Markel/metacritic-crawler

refactor response.css into function

Closed this issue · 4 comments

Currently this line: response.css('.metascore_w span ::text').extract_first() is repeated throughout the parse function in analyze.py. The only changing value is the parameter for the css. This could easily be moved into a function:

def extract_value(res, css):
    return res.css(css).get().strip()

and then used like:

t = extract_value(response, '.product_title a.hover_none h1 ::text')

I also believe scrapy encourages the use of get over the alias extract_first.

I don't understand completely what you mean, but I'm going to research it. I haven't used scrapy in a long time and this was my first project. I'll see what I can do, but yeah, probably lot of code there is not the appropriate way to do it.

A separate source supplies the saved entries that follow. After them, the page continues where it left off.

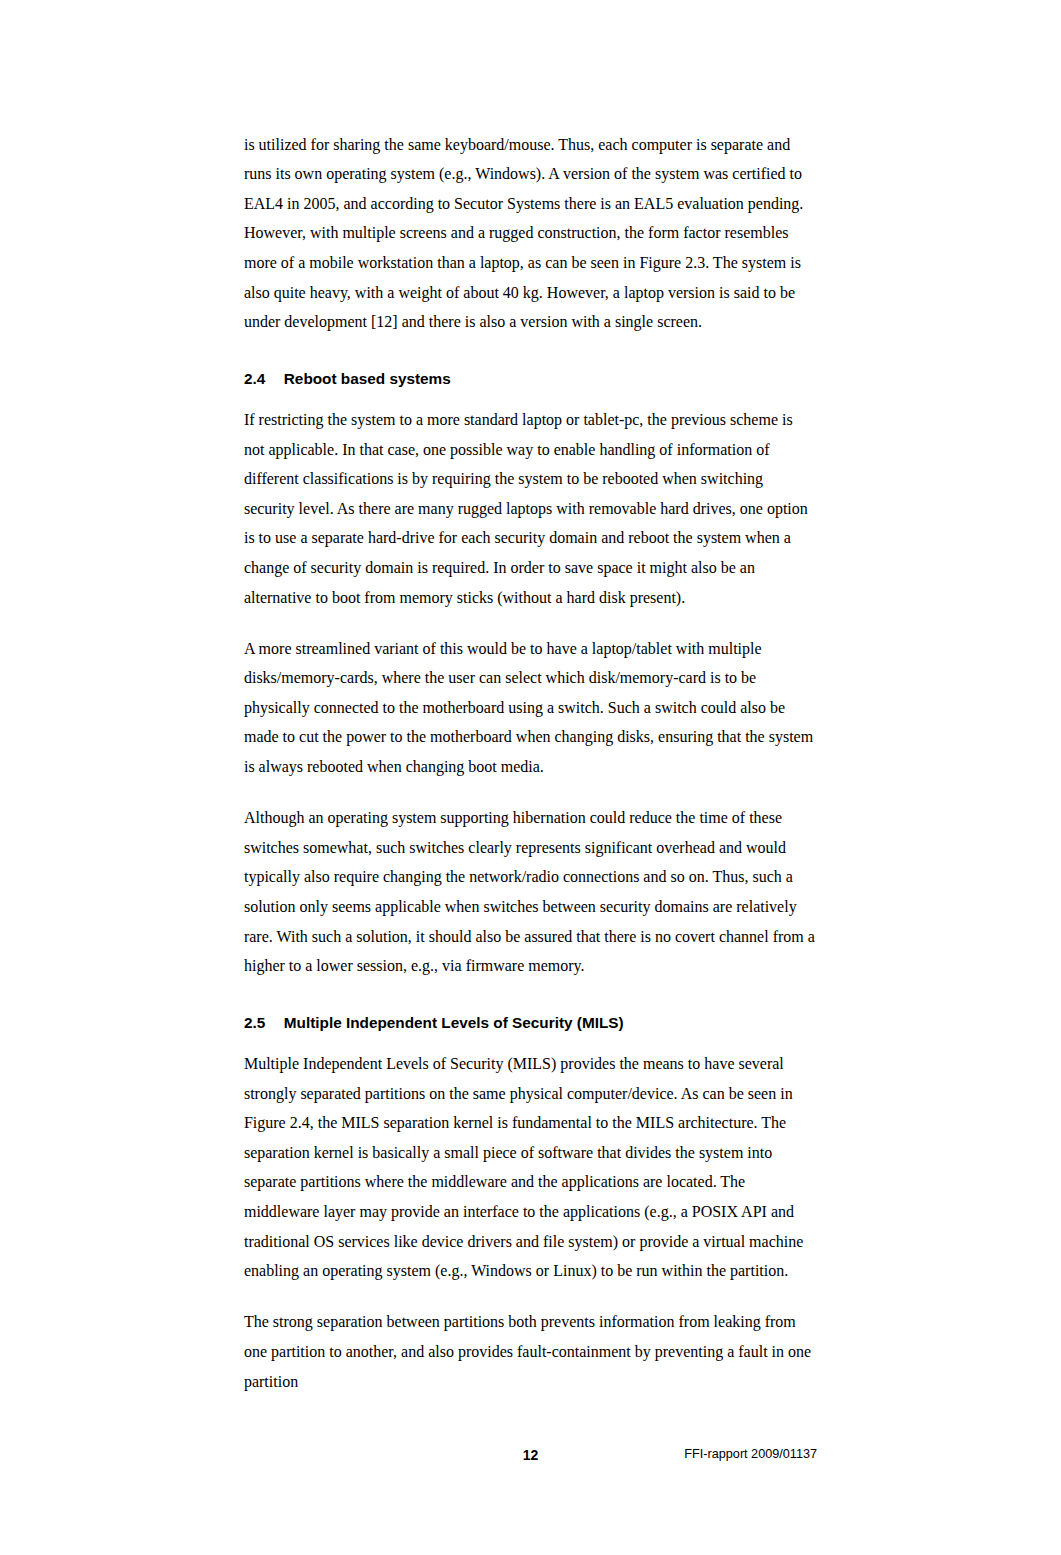is utilized for sharing the same keyboard/mouse. Thus, each computer is separate and runs its own operating system (e.g., Windows). A version of the system was certified to EAL4 in 2005, and according to Secutor Systems there is an EAL5 evaluation pending. However, with multiple screens and a rugged construction, the form factor resembles more of a mobile workstation than a laptop, as can be seen in Figure 2.3. The system is also quite heavy, with a weight of about 40 kg. However, a laptop version is said to be under development [12] and there is also a version with a single screen.
2.4 Reboot based systems
If restricting the system to a more standard laptop or tablet-pc, the previous scheme is not applicable. In that case, one possible way to enable handling of information of different classifications is by requiring the system to be rebooted when switching security level. As there are many rugged laptops with removable hard drives, one option is to use a separate hard-drive for each security domain and reboot the system when a change of security domain is required. In order to save space it might also be an alternative to boot from memory sticks (without a hard disk present).
A more streamlined variant of this would be to have a laptop/tablet with multiple disks/memory-cards, where the user can select which disk/memory-card is to be physically connected to the motherboard using a switch. Such a switch could also be made to cut the power to the motherboard when changing disks, ensuring that the system is always rebooted when changing boot media.
Although an operating system supporting hibernation could reduce the time of these switches somewhat, such switches clearly represents significant overhead and would typically also require changing the network/radio connections and so on. Thus, such a solution only seems applicable when switches between security domains are relatively rare. With such a solution, it should also be assured that there is no covert channel from a higher to a lower session, e.g., via firmware memory.
2.5 Multiple Independent Levels of Security (MILS)
Multiple Independent Levels of Security (MILS) provides the means to have several strongly separated partitions on the same physical computer/device. As can be seen in Figure 2.4, the MILS separation kernel is fundamental to the MILS architecture. The separation kernel is basically a small piece of software that divides the system into separate partitions where the middleware and the applications are located. The middleware layer may provide an interface to the applications (e.g., a POSIX API and traditional OS services like device drivers and file system) or provide a virtual machine enabling an operating system (e.g., Windows or Linux) to be run within the partition.
The strong separation between partitions both prevents information from leaking from one partition to another, and also provides fault-containment by preventing a fault in one partition
12 FFI-rapport 2009/01137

Which part? I can elaborate if you want.

extract_first works the same as get, it's just that in the docs they mentioned people should use get.

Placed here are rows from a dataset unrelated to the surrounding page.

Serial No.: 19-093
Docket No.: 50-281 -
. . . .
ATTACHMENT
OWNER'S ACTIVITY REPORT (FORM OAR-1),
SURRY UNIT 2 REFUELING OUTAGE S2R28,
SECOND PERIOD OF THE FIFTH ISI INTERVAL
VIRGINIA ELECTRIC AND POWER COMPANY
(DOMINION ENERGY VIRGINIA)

If you want to extract only the first matched element, you can call the selector .get() (or its alias .extract_first() commonly used in previous Scrapy versions):

I only mentioned this because there doesn't seem to be a specific version of scrapy that is installed with pip, therefore if a user already has a specific version of scrapy that version would be used, but if they don't then most likely they'll download the latest version. There's no need to change the extract_first into get as they are aliases for each other.

I think that I understand what you mean, and yes it would be interesting to update this to the newest methods, I'll work on it. And I'm also creating a issue for using a requirements.txt (even if it is not as good as node's package.json)

Fun fact, I have look at the release notes of Scrapy 6.0 and this new version is where we have changed from the .extract_first() API to the .get() API. I started this project on Scrapy 1.5.1 so that's why 🤯 the method was outdated. It seems the time for updates!

Due to this, I recommend that once this is updated the #20 updates from 1.5.1 to 1.6.